It's the "chicken and egg" question when it comes to football managerial sackings.
Is the manager solely to blame for being handed his P45, or do his first-team squad deserve a portion of the blame?
Ronald Koeman could well be asking himself something along those lines after he was relieved of his duties just 16 months into his seemingly inevitable three-year Everton tenure.
The Dutchman has always been supremely confident in his own abilities, that much is obvious given that he took training on Monday morning with no idea that he would be sacked by the Toffees' board.
His managerial record wherever he's gone, regardless of length, has always been fairly decent too. You don't win trophies and lead the likes of Southampton to sixth and seventh placed league finishes without a knack for football management.
So just what went wrong for Koeman at Goodison Park? After a summer bathed in optimism and backed up by a £140m spending splurge, how has the 54-year-old found himself out of work?
In answer to the above conundrum, first of all, it would be extremely short sighted to lay the blame at the feet of Everton's talented squad.
Unlike Koeman's predecessor Roberto Martinez, the Blues' senior stars were still grinding away for the Dutchman until the last moment. They were still pressing, carrying out orders and tactical plans - no matter how confusing they were - and had backed Koeman to turn things around.
Leighton Baines, one of Everton's most thoughtful players, spoke on Sunday about how he and his teammates believed Koeman was the man to turn around their wretched form. Compare that to comments the left-back made about Martinez towards the end of his reign and it's like chalk and cheese.
If not a lack of effort, desire and downing of tools from Koeman's squad, then, what is the reasoning behind his sacking?
Everton's inability to secure a replacement for Romelu Lukaku has been written about more times than the Blues have shipped goals this term, but there is more than just a failure to replace him with a suitable striker up top.
Koeman's tinkerman approach to his starting lineups, half-time substitutions and tactical tweaks showed a boss who was struggling to find an identity for his team, and even his best 11 players.
Granted, it takes time to bed in nine new faces into a squad but even then it's arguable that some of those new signings weren't necessary and added further bloat to already well stocked areas.
Koeman shouldn't bear all of the blame, then, with regards to transfers. Director of Football Steve Walsh was brought in for such a purpose, and scrutiny has increased on his position at the club as a result.
The Barcelona legend was at fault, however, for failing to buy into Everton's ethos.
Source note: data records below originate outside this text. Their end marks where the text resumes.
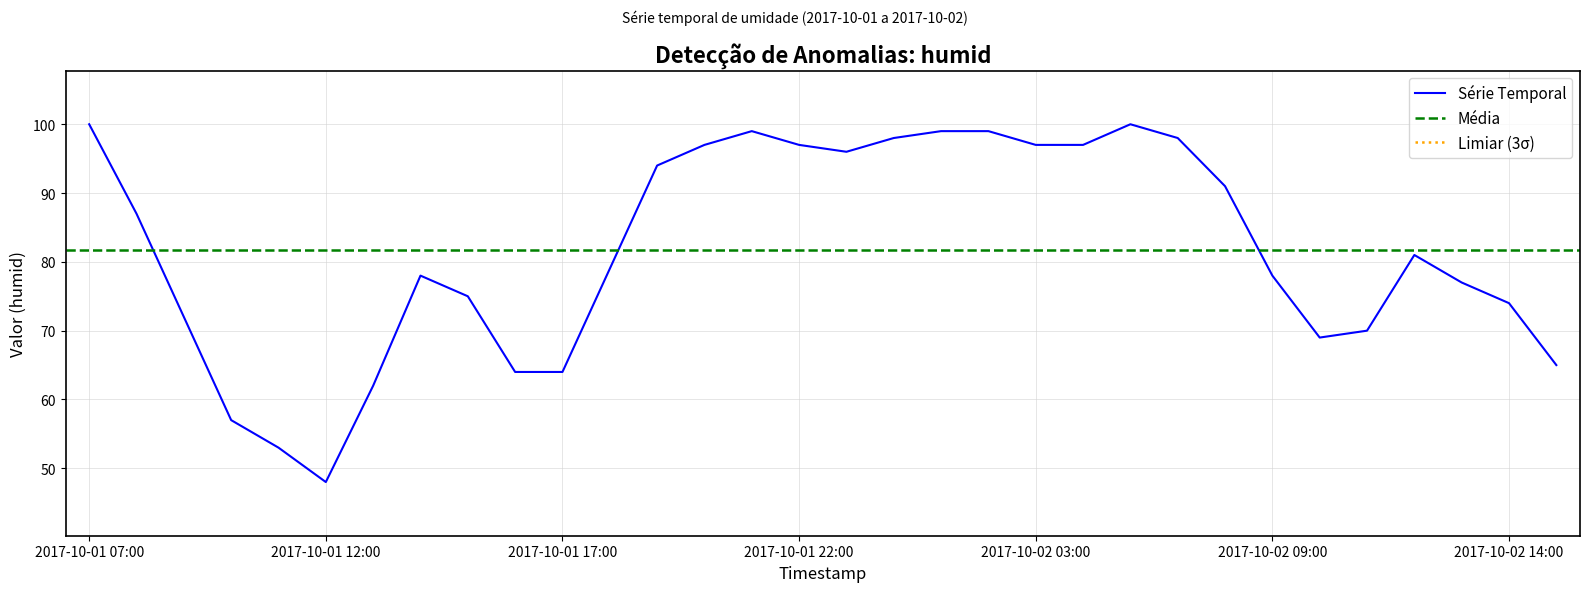

What position from the right is 2017-10-01 22:00?

17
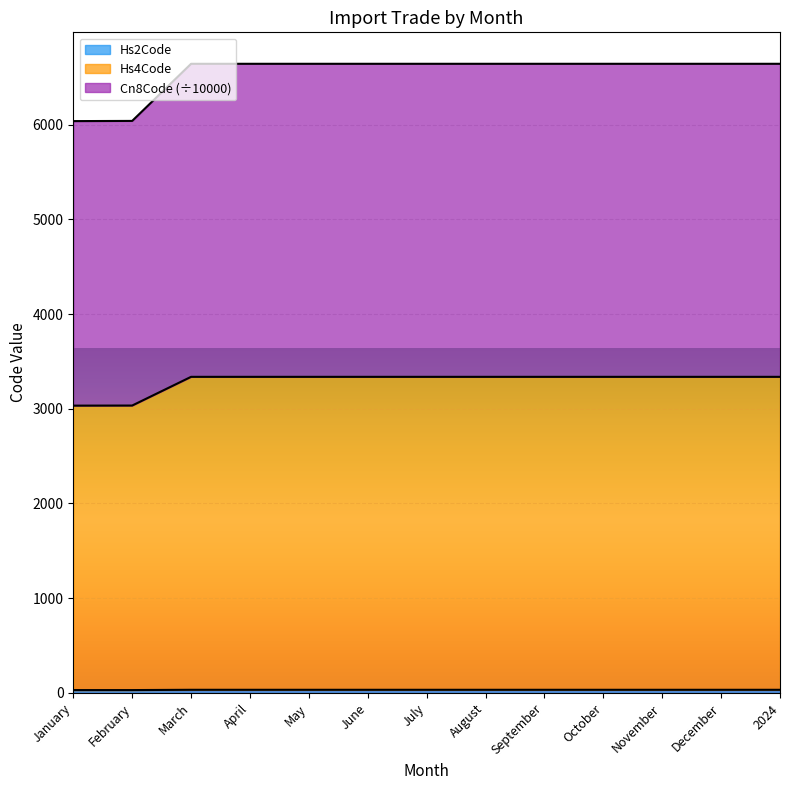

What is the label of the 12th point from the left?

December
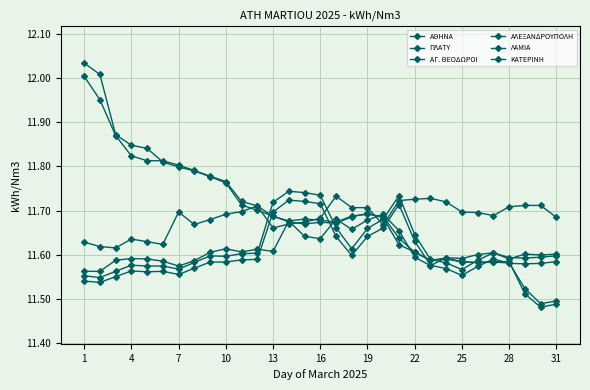

Is this an area chart (filled region under the line)?

No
It's a stick that Evertonians have beaten him with in recent times, and was merited for his stand off nature and cool demeanour at a club that is lauded for its inclusion, togetherness and community work.
And so the buck ultimately stops with Koeman. Unable to get the best out of a talented team, strange matchday plans and a decision not to immerse himself in Everton Football Club fully brought the axe down on his tenure.
For Everton's players, a stay of execution. Questions will be asked of this group if things don't improve under the next incumbent, however.